Mr. Speaker, I will repeat what I have said in another question to one of the Bloc members. The Prime Minister said time and again that if the Gomery commission that he has set up, or the special counsel whom he has appointed, conclude that sponsorship money was paid to the Liberal Party, that money will be repaid in full. I am surprised that the Bloc Québécois, which usually has respect for justice and for the procedures established by the Prime Minister, is looking at allegations made by people involved in another criminal process. I would like to quote what the Prime minister said on April 13, 2005 to journalists here outside this House:

Doing the right thing doesn't mean much when the right thing is easy to do. The true test of character is whether you do the right thing when it's difficult. I believe that Canadians look to their political leaders to take responsibility and to show character, and as Prime Minister, I accept my responsibility, and I am accountable. And I have taken the hard, the difficult decisions, and we need to hear Mr. Justice Gomery's conclusions. Establishing the Gomery commission has cost me and my party political support, but it was and remains the right thing to do, because it is needed to defend and protect the integrity of our political process.

And I would add “of our judicial process” as well. That matters a great deal more than the ambitions of any political leader, be it Stephen Harper, Gilles Duceppe or Jack Layton. I would like to know from the member if he will respect the judicial process or if he will accept Mr. Brault's allegations.

Supply April 14th, 2005

Mr. Speaker, I have been involved in Quebec politics for a long time and one thing I have always noticed about my opponents is that they respect the law and the judicial process. This is precisely what we also want.

We want to know the truth, just like our colleagues. I think the reputation of all elected representatives is being tarnished. I too care about democracy, and I find it important to go to the bottom of things. These are allegations made before the Gomery commission.

I want to mention who took the initiative in this regard and what that person did. The Prime Minister abolished the sponsorship program. He developed the new code of conduct and guidelines for ministers, senior managers and board members; he created an ethics committee totally independent from the House of Commons and the Senate; he undertook a reform of the government's activities relating to advertising, to ensure a more rigorous, competitive and transparent process; he also, of course, established the Gomery commission.

We have always said that, in order to respect the judicial process in a democratic country, it is necessary to wait until that process is fully completed. We must not continually report allegations—as all political parties have already done—regarding individuals, including those who cannot enjoy the protection of the rules of this House.

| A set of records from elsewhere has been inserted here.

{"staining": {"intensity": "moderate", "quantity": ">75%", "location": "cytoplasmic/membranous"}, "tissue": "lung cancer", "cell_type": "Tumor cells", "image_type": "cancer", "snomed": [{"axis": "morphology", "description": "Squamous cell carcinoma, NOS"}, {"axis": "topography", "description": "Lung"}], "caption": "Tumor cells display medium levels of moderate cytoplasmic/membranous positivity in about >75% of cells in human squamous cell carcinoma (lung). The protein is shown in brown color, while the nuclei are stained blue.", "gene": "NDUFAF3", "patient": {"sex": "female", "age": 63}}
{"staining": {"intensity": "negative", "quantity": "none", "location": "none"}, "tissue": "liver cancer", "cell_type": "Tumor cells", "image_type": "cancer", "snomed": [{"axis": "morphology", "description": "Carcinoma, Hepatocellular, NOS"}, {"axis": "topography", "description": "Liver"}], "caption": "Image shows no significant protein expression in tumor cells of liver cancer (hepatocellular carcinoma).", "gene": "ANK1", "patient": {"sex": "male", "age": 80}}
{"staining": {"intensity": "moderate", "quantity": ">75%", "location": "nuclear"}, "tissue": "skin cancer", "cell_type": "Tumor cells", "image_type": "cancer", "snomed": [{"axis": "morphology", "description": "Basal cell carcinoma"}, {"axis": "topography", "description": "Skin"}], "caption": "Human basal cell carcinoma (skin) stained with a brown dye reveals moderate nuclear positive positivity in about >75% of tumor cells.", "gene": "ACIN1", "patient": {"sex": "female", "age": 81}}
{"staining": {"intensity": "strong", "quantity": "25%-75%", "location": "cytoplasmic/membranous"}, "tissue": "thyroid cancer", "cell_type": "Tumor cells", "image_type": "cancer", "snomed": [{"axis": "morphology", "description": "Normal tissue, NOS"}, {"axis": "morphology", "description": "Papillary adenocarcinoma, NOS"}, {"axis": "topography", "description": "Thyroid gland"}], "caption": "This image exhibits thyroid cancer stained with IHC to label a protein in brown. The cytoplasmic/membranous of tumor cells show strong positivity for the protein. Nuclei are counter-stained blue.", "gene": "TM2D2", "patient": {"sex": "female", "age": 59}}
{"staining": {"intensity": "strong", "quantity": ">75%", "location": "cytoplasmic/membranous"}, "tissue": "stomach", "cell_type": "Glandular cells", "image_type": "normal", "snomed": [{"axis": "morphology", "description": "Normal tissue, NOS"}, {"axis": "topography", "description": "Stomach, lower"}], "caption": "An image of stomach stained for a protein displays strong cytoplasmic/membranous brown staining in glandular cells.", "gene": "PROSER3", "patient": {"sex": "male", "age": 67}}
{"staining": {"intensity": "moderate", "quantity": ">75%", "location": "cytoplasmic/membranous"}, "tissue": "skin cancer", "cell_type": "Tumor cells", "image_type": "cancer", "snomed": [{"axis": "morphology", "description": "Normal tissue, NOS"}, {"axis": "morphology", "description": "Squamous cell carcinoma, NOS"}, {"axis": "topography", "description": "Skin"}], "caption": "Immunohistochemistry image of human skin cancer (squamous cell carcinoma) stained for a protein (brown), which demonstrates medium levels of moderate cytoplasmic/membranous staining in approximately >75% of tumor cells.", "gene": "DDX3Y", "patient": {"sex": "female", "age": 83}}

I also remind the hon. member that the Prime Minister said on numerous occasions, both in and out of the House, that if the Gomery commission or the counsel finds that moneys allocated to the sponsorship program were paid to the Liberal Party, they would be fully refunded.

We cannot support this motion. First, it cannot be the government. The Bloc Québécois is trying to circumvent the rules of the House of Commons by asking the government to establish a trust account, because it is well aware that it cannot present a resolution aimed at a political party. However, this issue has nothing to do with the government.

The Prime Minister made that promise and he will respect it.